Les membres de cette communauté ont activement participé à la grève civile de Buenaventura en 2017, et Amnesty International a fait état de troubles dans ce secteur, signalant un recours excessif à la force de la part de l’armée et de la police (AMR 23/6325/2017).

Deux problèmes majeurs sont à l’origine des troubles civils à Buenaventura, peuplée majoritairement de communautés afro-colombiennes et indigènes : la ville est depuis longtemps systématiquement abandonnée par l’État (ce qui a pour conséquence que 80 % de la population vit dans la pauvreté, et qu’il y a un manque généralisé d’accès aux droits humains fondamentaux), et le niveau de violence est élevé en raison de la présence de plusieurs acteurs rivaux (trafiquants de drogue, bandes criminelles et autres groupes armés, notamment des guérilleros).

Les déplacements forcés font partie des plus graves violations des droits humains commises dans le contexte du conflit armé. D’après les chiffres officiels publiés par l’Unité d’aide et pour des réparations complètes pour les victimes (Unidad para la Atención y Reparación Integral de Víctimas, UARIV), le nombre total de victimes du conflit s’élève à 8 532 636, dont 7 265 072 victimes de déplacement forcé.

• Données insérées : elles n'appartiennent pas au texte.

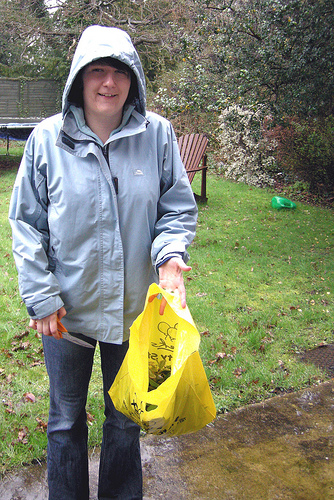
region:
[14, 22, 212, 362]
person in a blue coat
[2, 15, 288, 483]
person standing in the rain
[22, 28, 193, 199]
person with their hood on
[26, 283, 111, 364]
pair of orange handled scissors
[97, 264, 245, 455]
a yellow plastic bag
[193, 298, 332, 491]
a wet sidewalk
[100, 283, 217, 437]
A yellow plastic bag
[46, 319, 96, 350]
Orange handled scissors in a hand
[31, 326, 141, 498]
Blue jeans on a person's legs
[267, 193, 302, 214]
A green container in the grass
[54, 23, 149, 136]
A hood on a gray hoodie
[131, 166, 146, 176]
A white decal on a jacket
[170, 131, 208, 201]
A chair with brown slats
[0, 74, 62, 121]
A wooden fence in a yard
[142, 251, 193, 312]
A hand holding a bag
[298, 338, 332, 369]
Metal cover in the grass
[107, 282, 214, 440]
A yellow bag in a person's hand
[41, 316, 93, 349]
Orange handled scissors in a girl's hand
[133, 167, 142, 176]
White label on a jacket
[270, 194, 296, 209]
Green plastic container on grass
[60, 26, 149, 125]
Gray hood on a jacket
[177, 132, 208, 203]
A brown adirondak chair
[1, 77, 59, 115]
A tall fence around a yard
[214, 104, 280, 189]
A bush filled with flowers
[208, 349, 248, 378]
Dead leaves on grass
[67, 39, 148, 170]
a woman wearing a jacket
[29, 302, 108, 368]
a woman holding scisors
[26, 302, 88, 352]
scissors with orange handle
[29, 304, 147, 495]
a woman wearing jeans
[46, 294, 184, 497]
a woman wearing blue jeans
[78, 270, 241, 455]
a woman holding a bag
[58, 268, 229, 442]
a woman holding yellow bag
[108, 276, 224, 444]
an open yellow bag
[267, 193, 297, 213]
A green watering can sitting in the grass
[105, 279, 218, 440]
A plastic yellow bag containing leaves and debris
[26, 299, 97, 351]
A hand holding a pair of scissors with orange grips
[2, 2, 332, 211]
A grove of trees and bushes in the back of the yard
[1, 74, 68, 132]
A privacy fence with vines growing on it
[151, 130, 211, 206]
An outdoor lounging chair made of wood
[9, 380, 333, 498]
Cement walkway wet from rain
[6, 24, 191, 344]
Person wearing a blue jacket with the hood up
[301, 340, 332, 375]
The left side of a storm drain in the grass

En 2004, la Cour constitutionnelle a publié un « état d’inconstitutionnalité » (« Estado de Cosas Inconstitucional », ECI), faisant état des violations massives et systématiques des droits fondamentaux des personnes déplacées dans le pays et de la faiblesse de la réaction des institutions concernant l’aide et les réparations complètes à apporter aux victimes de déplacement forcé (http://www.corteconstitucional.gov.co/relatoria/2004/t- 025-04.htm). Or, 13 années se sont depuis écoulées et la situation n’a manifestement pas évolué. Au contraire, les institutions n’ont guère réagi face à la situation dramatique dans laquelle se retrouvent les personnes et les communautés qui fuient leurs terres pour échapper au conflit armé.

La Cour constitutionnelle a à plusieurs reprises reconnu les conséquences particulières du déplacement forcé pour les communautés indigènes et les facteurs qui aggravent la victimisation. Le déplacement forcé nuit à l’intégrité physique et à la liberté de circulation des personnes concernées, et met en péril la pérennité de leurs coutumes et de leur culture.